*** PROVIDED MATERIAL

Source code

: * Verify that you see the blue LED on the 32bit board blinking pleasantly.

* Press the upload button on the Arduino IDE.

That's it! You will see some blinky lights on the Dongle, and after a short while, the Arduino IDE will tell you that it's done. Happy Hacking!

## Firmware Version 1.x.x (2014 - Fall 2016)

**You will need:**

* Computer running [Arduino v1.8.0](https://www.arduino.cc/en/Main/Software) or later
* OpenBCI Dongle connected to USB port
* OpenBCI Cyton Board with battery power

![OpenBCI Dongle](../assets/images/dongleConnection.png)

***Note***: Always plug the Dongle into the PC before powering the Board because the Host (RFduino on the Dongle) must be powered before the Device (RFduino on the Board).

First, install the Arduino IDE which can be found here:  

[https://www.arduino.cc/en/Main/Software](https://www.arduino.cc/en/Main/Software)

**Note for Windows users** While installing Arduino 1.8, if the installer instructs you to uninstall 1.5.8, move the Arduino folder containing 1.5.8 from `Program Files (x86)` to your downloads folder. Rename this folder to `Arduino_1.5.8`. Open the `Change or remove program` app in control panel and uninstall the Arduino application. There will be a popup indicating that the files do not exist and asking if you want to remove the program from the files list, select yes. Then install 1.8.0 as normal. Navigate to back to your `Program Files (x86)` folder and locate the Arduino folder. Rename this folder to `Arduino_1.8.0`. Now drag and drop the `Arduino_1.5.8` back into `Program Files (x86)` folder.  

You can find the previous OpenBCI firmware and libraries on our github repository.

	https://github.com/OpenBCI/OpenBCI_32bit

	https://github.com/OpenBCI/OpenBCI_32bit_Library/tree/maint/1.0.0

******

▶ [DIRECTIONS]
Can you rewrite the entries from the start through the line containing "First, install the", inclusive, replacing "Arduino IDE" with "Arduino software" and leaving everything else unchanged?

▶ [SOLUTION TO THIS TASK]
Source code

: * Verify that you see the blue LED on the 32bit board blinking pleasantly.

* Press the upload button on the Arduino software.

That's it! You will see some blinky lights on the Dongle, and after a short while, the Arduino software will tell you that it's done. Happy Hacking!

## Firmware Version 1.x.x (2014 - Fall 2016)

**You will need:**

* Computer running [Arduino v1.8.0](https://www.arduino.cc/en/Main/Software) or later
* OpenBCI Dongle connected to USB port
* OpenBCI Cyton Board with battery power

![OpenBCI Dongle](../assets/images/dongleConnection.png)

***Note***: Always plug the Dongle into the PC before powering the Board because the Host (RFduino on the Dongle) must be powered before the Device (RFduino on the Board).

First, install the Arduino software which can be found here:  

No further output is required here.